IPL(intense pulsed light)とは可視光線と近赤外線領域の光を照射する機器であり、美容領域では表皮や真皮に対してシワ改善や引き締め、シミ改善などの効果が期待できます。中でも、この記事ではシワに対するIPLの効果やメリット・デメリットなどを解説します。
IPLは可視光線と近赤外線の光を照射する機器を指します。光には波長があり、波長が長いほど赤く見え、この目で見える光を可視光線といいます。波長が長すぎて目で見ることができないものを赤外線と呼び、その中でも波長が短い順に近赤外線、中赤外線、遠赤外線に分類されます。IPLはこの可視光線と近赤外線領域の光を肌に当てる機器です。
皮膚の奥にある真⽪層には、肌のハリや弾力を保つコラーゲンやエラスチン、ヒアルロン酸などの成分が存在しており、それらを生成するのが線維芽細胞です。IPLを照射することで、熱作用により線維芽細胞を刺激してコラーゲンやエラスチンの生成を促し、シワやハリを改善することが期待できます。
レーザーは、単一波長であり狙えるターゲットが絞られるため、一度に複数の肌の悩みを改善することが困難です。
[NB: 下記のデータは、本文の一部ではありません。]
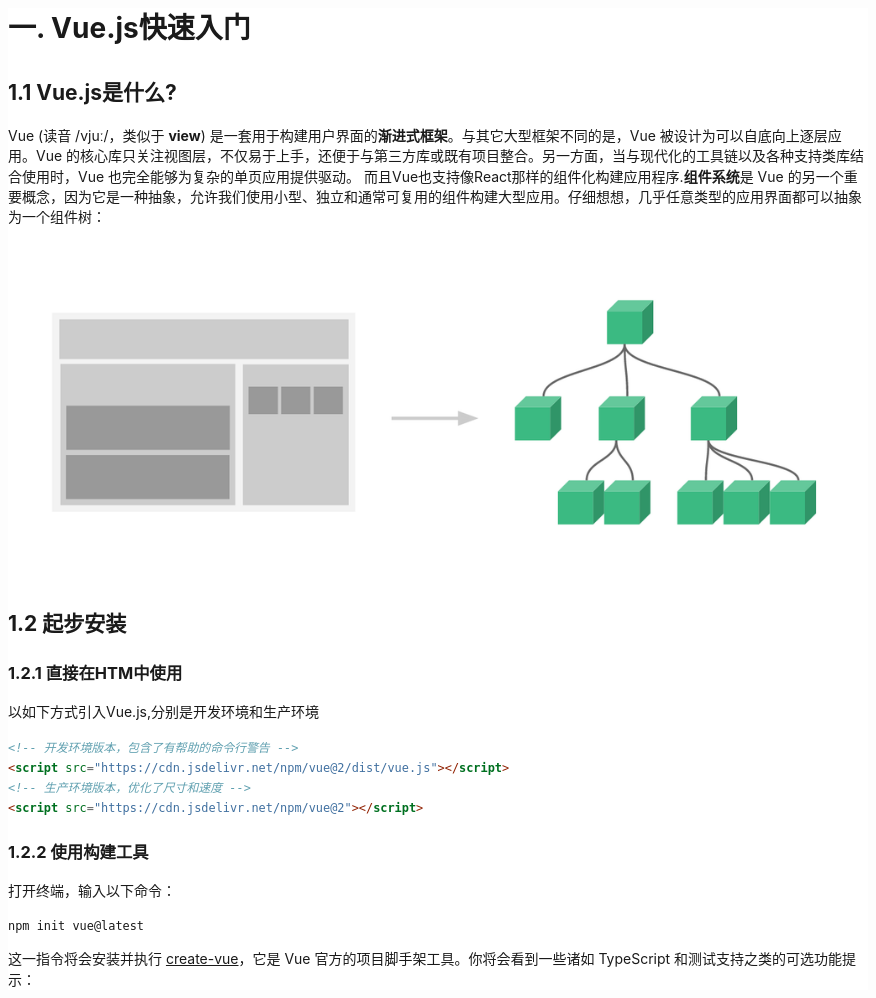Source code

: # 一. Vue.js快速入门

## 1.1 Vue.js是什么?

Vue (读音 /vjuː/，类似于 **view**) 是一套用于构建用户界面的**渐进式框架**。与其它大型框架不同的是，Vue 被设计为可以自底向上逐层应用。Vue 的核心库只关注视图层，不仅易于上手，还便于与第三方库或既有项目整合。另一方面，当与现代化的工具链以及各种支持类库结合使用时，Vue 也完全能够为复杂的单页应用提供驱动。
而且Vue也支持像React那样的组件化构建应用程序.**组件系统**是 Vue 的另一个重要概念，因为它是一种抽象，允许我们使用小型、独立和通常可复用的组件构建大型应用。仔细想想，几乎任意类型的应用界面都可以抽象为一个组件树：

![Component Tree](./asset/Vue/image/components.png)

## 1.2 起步安装

### 1.2.1 直接在HTM中使用

以如下方式引入Vue.js,分别是开发环境和生产环境

```html
<!-- 开发环境版本，包含了有帮助的命令行警告 -->
<script src="https://cdn.jsdelivr.net/npm/vue@2/dist/vue.js"></script>
<!-- 生产环境版本，优化了尺寸和速度 -->
<script src="https://cdn.jsdelivr.net/npm/vue@2"></script>
```

### 1.2.2 使用构建工具

打开终端，输入以下命令：

```shell
npm init vue@latest
```

这一指令将会安装并执行 [create-vue](https://github.com/vuejs/create-vue)，它是 Vue 官方的项目脚手架工具。你将会看到一些诸如 TypeScript 和测试支持之类的可选功能提示：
一方、IPLはレーザーと異なり、広範囲の波長を照射するので、シミ・赤み・シワ・毛穴など、さまざまな症状への効果が期待できます。
IPLは皮膚を引き締め、シワ改善や肌にハリを出す効果が期待できます。またやけどや瘢痕などのリスクが低く、手術や注入治療と比較し大きな合併症が少ないというメリットがあります。
IPLの効果は主に真皮に対してのものであり、その下の皮下への効果は乏しいとされています。そのため、皮膚のたるみなどに関しては効果が不十分です。また手術や注入治療と比較し、即効性や持続性に劣るため、定期的に照射を継続する必要があります。
IPLによるシワ治療は皮膚の質感やハリなどの変化は感じられるものの、手術や注入治療と比較し外観が大きく変化するわけではありません。シワの深さ・たるみの程度などで適応となる治療は異なるので、効果が感じられない場合は担当医師と相談し、納得したうえで治療を受けるとよいでしょう。